The announcement last month that 6,500 reports of abuse and neglect had gone uninvestigated is the latest alarm bell. And we should expect a swift response to make sure these children are safe. But our response must go beyond these new investigations. We already had 10,000 so-called “inactive” cases that CPS staff hadn’t touched in more than 60 days. And once investigations are done, children and parents need help and support and connection to a future. There are already more than 15,000 children living in temporary foster care — enough to fill every seat at Veterans Memorial Coliseum and still leave children standing in the aisles. Our responsibilities to them are no less real and no less urgent.

There is hope. A CPS Oversight Committee comprised of determined and insightful legislators and community leaders was just beginning its work when the latest alarm sounded. Gov. Jan Brewer has taken important initial steps bringing in an outside review team to oversee the investigation of the 6,500 reports. And the state Legislature demonstrated strong bipartisan support earlier this year for initial improvements in CPS and strategies to strengthen families so that more children can stay safely at home.

Arizonans from all around the state are getting personally involved. In an open forum Children’s Action Alliance co-sponsored with 10 other partners, 400 people came to stand up for kids and to offer concrete ideas for improvement. Many more are sending in their suggestions online.

Governor Brewer should assemble a team of national and Arizona experts in prevention, investigations and recovery to turn the best ideas into action in five key areas:

1. Reinvest in prevention and community support, so fewer families ever reach the breaking point. Child care assistance, mental health services and coaching for struggling parents would go a long way.

2. Increase CPS staffing, training, compensation, supervision, and resources to bring caseloads down and give dedicated caseworkers the chance to succeed.

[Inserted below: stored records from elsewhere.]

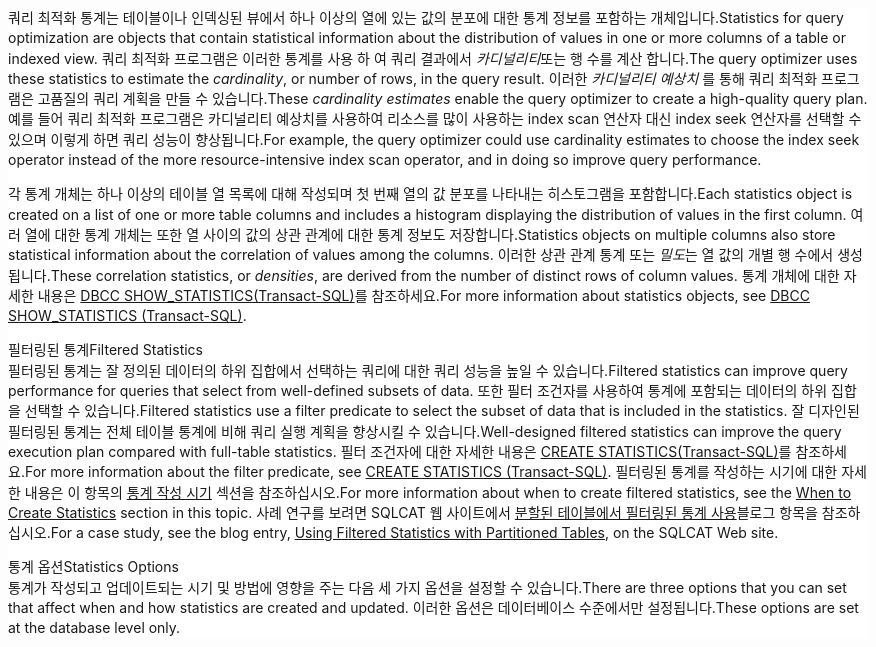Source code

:  <span data-ttu-id="da391-108">쿼리 최적화 통계는 테이블이나 인덱싱된 뷰에서 하나 이상의 열에 있는 값의 분포에 대한 통계 정보를 포함하는 개체입니다.</span><span class="sxs-lookup"><span data-stu-id="da391-108">Statistics for query optimization are objects that contain statistical information about the distribution of values in one or more columns of a table or indexed view.</span></span> <span data-ttu-id="da391-109">쿼리 최적화 프로그램은 이러한 통계를 사용 하 여 쿼리 결과에서 *카디널리티*또는 행 수를 계산 합니다.</span><span class="sxs-lookup"><span data-stu-id="da391-109">The query optimizer uses these statistics to estimate the *cardinality*, or number of rows, in the query result.</span></span> <span data-ttu-id="da391-110">이러한 *카디널리티 예상치* 를 통해 쿼리 최적화 프로그램은 고품질의 쿼리 계획을 만들 수 있습니다.</span><span class="sxs-lookup"><span data-stu-id="da391-110">These *cardinality estimates* enable the query optimizer to create a high-quality query plan.</span></span> <span data-ttu-id="da391-111">예를 들어 쿼리 최적화 프로그램은 카디널리티 예상치를 사용하여 리소스를 많이 사용하는 index scan 연산자 대신 index seek 연산자를 선택할 수 있으며 이렇게 하면 쿼리 성능이 향상됩니다.</span><span class="sxs-lookup"><span data-stu-id="da391-111">For example, the query optimizer could use cardinality estimates to choose the index seek operator instead of the more resource-intensive index scan operator, and in doing so improve query performance.</span></span>  
  
 <span data-ttu-id="da391-112">각 통계 개체는 하나 이상의 테이블 열 목록에 대해 작성되며 첫 번째 열의 값 분포를 나타내는 히스토그램을 포함합니다.</span><span class="sxs-lookup"><span data-stu-id="da391-112">Each statistics object is created on a list of one or more table columns and includes a histogram displaying the distribution of values in the first column.</span></span> <span data-ttu-id="da391-113">여러 열에 대한 통계 개체는 또한 열 사이의 값의 상관 관계에 대한 통계 정보도 저장합니다.</span><span class="sxs-lookup"><span data-stu-id="da391-113">Statistics objects on multiple columns also store statistical information about the correlation of values among the columns.</span></span> <span data-ttu-id="da391-114">이러한 상관 관계 통계 또는 *밀도*는 열 값의 개별 행 수에서 생성됩니다.</span><span class="sxs-lookup"><span data-stu-id="da391-114">These correlation statistics, or *densities*, are derived from the number of distinct rows of column values.</span></span> <span data-ttu-id="da391-115">통계 개체에 대한 자세한 내용은 [DBCC SHOW_STATISTICS&#40;Transact-SQL&#41;](/sql/t-sql/database-console-commands/dbcc-show-statistics-transact-sql)를 참조하세요.</span><span class="sxs-lookup"><span data-stu-id="da391-115">For more information about statistics objects, see [DBCC SHOW_STATISTICS &#40;Transact-SQL&#41;](/sql/t-sql/database-console-commands/dbcc-show-statistics-transact-sql).</span></span>  
  
 <span data-ttu-id="da391-116">필터링된 통계</span><span class="sxs-lookup"><span data-stu-id="da391-116">Filtered Statistics</span></span>  
 <span data-ttu-id="da391-117">필터링된 통계는 잘 정의된 데이터의 하위 집합에서 선택하는 쿼리에 대한 쿼리 성능을 높일 수 있습니다.</span><span class="sxs-lookup"><span data-stu-id="da391-117">Filtered statistics can improve query performance for queries that select from well-defined subsets of data.</span></span> <span data-ttu-id="da391-118">또한 필터 조건자를 사용하여 통계에 포함되는 데이터의 하위 집합을 선택할 수 있습니다.</span><span class="sxs-lookup"><span data-stu-id="da391-118">Filtered statistics use a filter predicate to select the subset of data that is included in the statistics.</span></span> <span data-ttu-id="da391-119">잘 디자인된 필터링된 통계는 전체 테이블 통계에 비해 쿼리 실행 계획을 향상시킬 수 있습니다.</span><span class="sxs-lookup"><span data-stu-id="da391-119">Well-designed filtered statistics can improve the query execution plan compared with full-table statistics.</span></span> <span data-ttu-id="da391-120">필터 조건자에 대한 자세한 내용은 [CREATE STATISTICS&#40;Transact-SQL&#41;](/sql/t-sql/statements/create-statistics-transact-sql)를 참조하세요.</span><span class="sxs-lookup"><span data-stu-id="da391-120">For more information about the filter predicate, see [CREATE STATISTICS &#40;Transact-SQL&#41;](/sql/t-sql/statements/create-statistics-transact-sql).</span></span> <span data-ttu-id="da391-121">필터링된 통계를 작성하는 시기에 대한 자세한 내용은 이 항목의 [통계 작성 시기](#UpdateStatistics) 섹션을 참조하십시오.</span><span class="sxs-lookup"><span data-stu-id="da391-121">For more information about when to create filtered statistics, see the [When to Create Statistics](#UpdateStatistics) section in this topic.</span></span> <span data-ttu-id="da391-122">사례 연구를 보려면 SQLCAT 웹 사이트에서 [분할된 테이블에서 필터링된 통계 사용](https://go.microsoft.com/fwlink/?LinkId=178505)블로그 항목을 참조하십시오.</span><span class="sxs-lookup"><span data-stu-id="da391-122">For a case study, see the blog entry, [Using Filtered Statistics with Partitioned Tables](https://go.microsoft.com/fwlink/?LinkId=178505), on the SQLCAT Web site.</span></span>  
  
 <span data-ttu-id="da391-123">통계 옵션</span><span class="sxs-lookup"><span data-stu-id="da391-123">Statistics Options</span></span>  
 <span data-ttu-id="da391-124">통계가 작성되고 업데이트되는 시기 및 방법에 영향을 주는 다음 세 가지 옵션을 설정할 수 있습니다.</span><span class="sxs-lookup"><span data-stu-id="da391-124">There are three options that you can set that affect when and how statistics are created and updated.</span></span> <span data-ttu-id="da391-125">이러한 옵션은 데이터베이스 수준에서만 설정됩니다.</span><span class="sxs-lookup"><span data-stu-id="da391-125">These options are set at the database level only.</span></span>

3. Repair CPS systems for prioritizing and responding to reports.

4. Build real partnerships with foster families, grandparents and other relatives caring for children, and community-based social services agencies to help children recover and build successful lives. Today, we’re letting these assets go to waste.

5. Create new and better ways to give neglected children safe and healthy families. Many overwhelmed parents who have committed no crime but have crossed the line into neglect can get back on track with proven support strategies in the community.

Some lawmakers are shaking their heads at the suggestion of more resources. But they should stop and listen to the foster parents, community social workers, and CPS staff who work with children every day. Those on the front line say our current infrastructure is collapsing with soaring demands. And targeted investments will go a long way to reducing family trauma and the need for foster care.

We can’t expect any simple agency reorganization to deliver the change children need. And we can’t expect our incredibly busy law enforcement agencies to go beyond their expertise to strengthen families or connect children with permanent homes. The number of reports of child neglect has skyrocketed by nearly 50 percent in just four years — far faster than state resources. So today we have a system that is destined to fail, but that is a mistake we can and must correct. Doing better will require smart strategy, strong leadership, sustained commitment, and real resources. Together, we can make 2014 a stronger safer year for Arizona children.

Dana Wolfe Naimark is president and CEO of Children’s Action Alliance.